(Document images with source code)

• • •

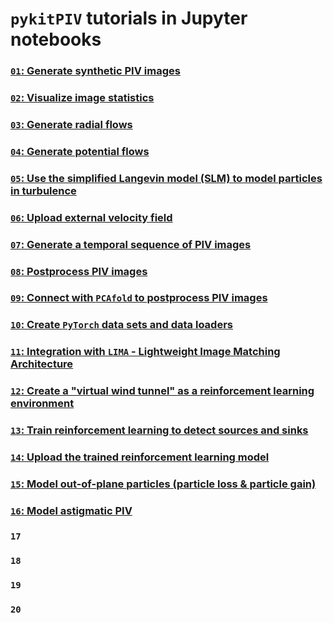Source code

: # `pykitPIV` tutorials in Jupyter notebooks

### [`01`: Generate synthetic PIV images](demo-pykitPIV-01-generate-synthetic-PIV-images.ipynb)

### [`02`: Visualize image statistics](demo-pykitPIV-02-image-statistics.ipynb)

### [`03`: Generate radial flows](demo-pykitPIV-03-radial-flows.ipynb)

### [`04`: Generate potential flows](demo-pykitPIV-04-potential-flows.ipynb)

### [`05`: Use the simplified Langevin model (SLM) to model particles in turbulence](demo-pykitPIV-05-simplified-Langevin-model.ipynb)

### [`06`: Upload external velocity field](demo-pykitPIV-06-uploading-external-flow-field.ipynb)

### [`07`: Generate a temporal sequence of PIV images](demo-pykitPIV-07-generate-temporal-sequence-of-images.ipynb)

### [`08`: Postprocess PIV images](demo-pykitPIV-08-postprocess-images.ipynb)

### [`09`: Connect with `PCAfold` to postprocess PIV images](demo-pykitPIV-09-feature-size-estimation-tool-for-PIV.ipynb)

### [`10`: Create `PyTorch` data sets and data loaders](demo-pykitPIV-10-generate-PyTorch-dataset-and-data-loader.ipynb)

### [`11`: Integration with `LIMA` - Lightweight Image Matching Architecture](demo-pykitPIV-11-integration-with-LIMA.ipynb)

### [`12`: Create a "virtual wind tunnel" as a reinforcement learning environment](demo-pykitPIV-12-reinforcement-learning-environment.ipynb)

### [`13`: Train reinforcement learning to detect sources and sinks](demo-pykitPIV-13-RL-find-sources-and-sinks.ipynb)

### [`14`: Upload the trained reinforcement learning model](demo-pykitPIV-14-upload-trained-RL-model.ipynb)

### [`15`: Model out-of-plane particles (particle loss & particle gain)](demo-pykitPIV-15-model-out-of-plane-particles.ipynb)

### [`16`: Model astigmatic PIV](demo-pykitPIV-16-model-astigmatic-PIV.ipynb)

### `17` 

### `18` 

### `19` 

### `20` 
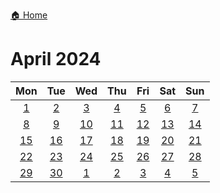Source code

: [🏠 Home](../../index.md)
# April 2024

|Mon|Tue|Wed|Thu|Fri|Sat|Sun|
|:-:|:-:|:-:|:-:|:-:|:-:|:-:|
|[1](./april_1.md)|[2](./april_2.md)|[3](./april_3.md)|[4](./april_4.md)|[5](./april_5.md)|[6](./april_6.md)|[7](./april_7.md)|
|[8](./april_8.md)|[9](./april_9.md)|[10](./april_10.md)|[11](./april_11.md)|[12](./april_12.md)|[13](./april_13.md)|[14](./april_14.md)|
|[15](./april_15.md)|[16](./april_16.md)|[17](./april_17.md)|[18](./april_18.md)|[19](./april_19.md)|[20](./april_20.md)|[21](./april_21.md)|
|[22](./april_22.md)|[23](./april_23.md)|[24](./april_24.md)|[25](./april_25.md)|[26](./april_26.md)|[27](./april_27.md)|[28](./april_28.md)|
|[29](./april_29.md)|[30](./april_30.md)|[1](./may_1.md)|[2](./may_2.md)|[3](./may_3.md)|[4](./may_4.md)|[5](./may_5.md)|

• • •

▸ What to work on
All lines carrying the word "Create" must be copied from the data above.

▸ Written solution
### [`10`: Create `PyTorch` data sets and data loaders](demo-pykitPIV-10-generate-PyTorch-dataset-and-data-loader.ipynb)
### [`12`: Create a "virtual wind tunnel" as a reinforcement learning environment](demo-pykitPIV-12-reinforcement-learning-environment.ipynb)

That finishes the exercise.